Why Does the Insurance Company Want a Recorded Statement?
When an adjuster calls to get a recorded statement, they’ll want to hear your version of events. At this point, the adjuster will only have the version of the person they insure. He or she will use your statement, police reports, the statement of the insured as well as witness reports to build a better picture of what happened in the accident.

There are some adjusters who are pleasant and friendly to deal with, and others who are rude and gruff, but they are all doing their job, which is to find a reason to not validate your claim.

Whether rude or friendly, if the claims adjuster can get you to contradict a statement you’ve made previously, they can claim that you’re lying. Any statements you make verbally or in writing become a part of the file.

Reasons You Shouldn’t Give One
If you’ve filed a lawsuit against the adjuster’s insured driver, you’ll want to be especially careful about recorded statements. The adjuster is looking for a way to lessen the impact of your suit against the insurance company. They’re skilled at asking questions to elicit contradictory statements. While you might see an innocent question when they ask what you were doing that day, they are trying to find fault. If you were coming from a bad day at work, they might try to say that you were distracted.

Many lawyers would advise you to give a written statement regarding the events. You’ll be able to prepare this ahead of time and consider your words carefully.

Parts of a Recorded Statement

In a recorded statement, the adjuster will call and introduce himself and state why he’s calling you. At this point, he’ll ask to take your recorded statement. The recording device will be turned on and the adjuster will state his name for the record, the date of the accident and the claim number. He’ll ask for permission on the record now.

Watch Your Words
The adjuster will let you tell the story in your own words without interruption. Occasionally, the adjuster might have questions. She’ll stop and ask you those questions, which might be geared towards minimizing the claim you have. There are some really sneaky adjusters who will seem incredibly friendly, but will say things like, “Wow, you’re lucky the neck injury wasn’t as bad as you first thought.” When you agree with that statement, they’ve established that the neck injury wasn’t bad.

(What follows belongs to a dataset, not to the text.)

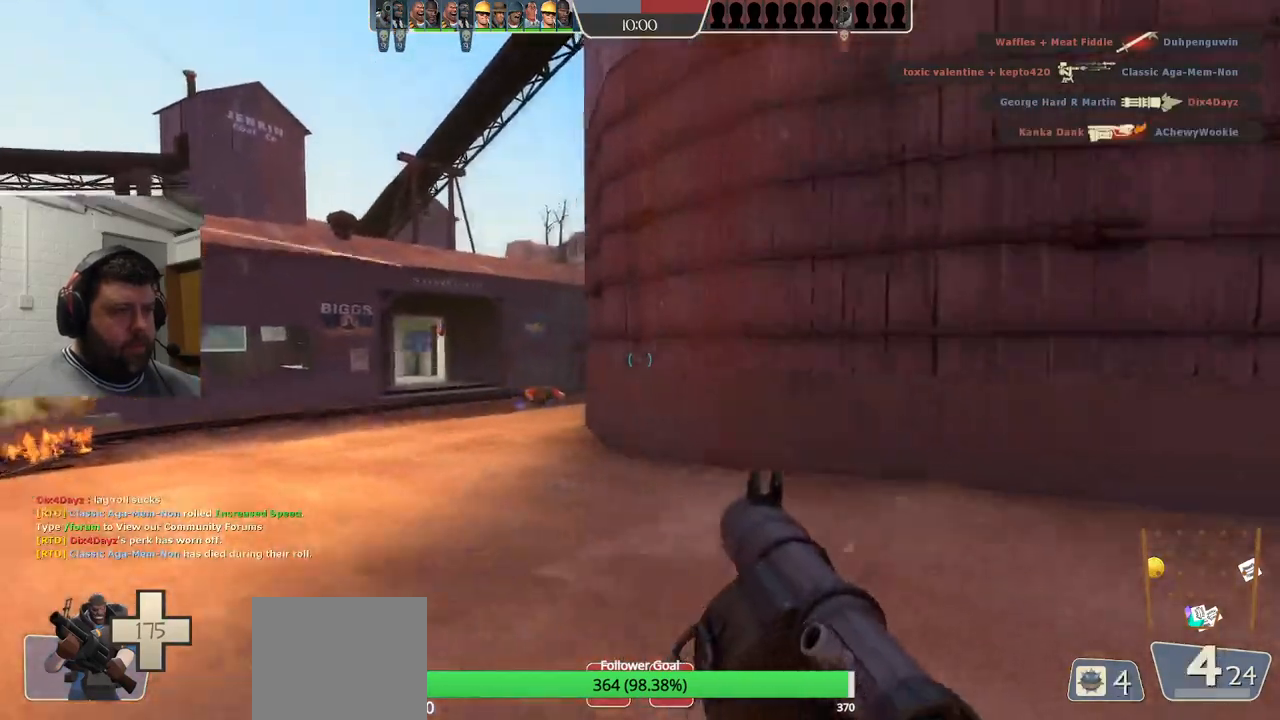
{"buttons": [], "left_stick": "up", "right_stick": "center", "events": [[17, "L2", "down"], [17, "SQUARE", "up"], [100, "SQUARE", "down"], [167, "L2", "up"], [200, "SQUARE", "up"], [417, "left_stick", "up"]]}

Never volunteer facts about your life. For example, you might say something innocent about having a hard time at work. Once the claims adjuster links the fact that you were coming from work at the time of the accident, they’ve potentially increased your liability in the cause of the accident.

Prepare Ahead of Time
If you choose to give a recorded statement with or without the presence of your lawyer, make sure you’ve outlined the facts before the phone call. It’ll help you remember the details exactly and keep you from straying into dangerous waters.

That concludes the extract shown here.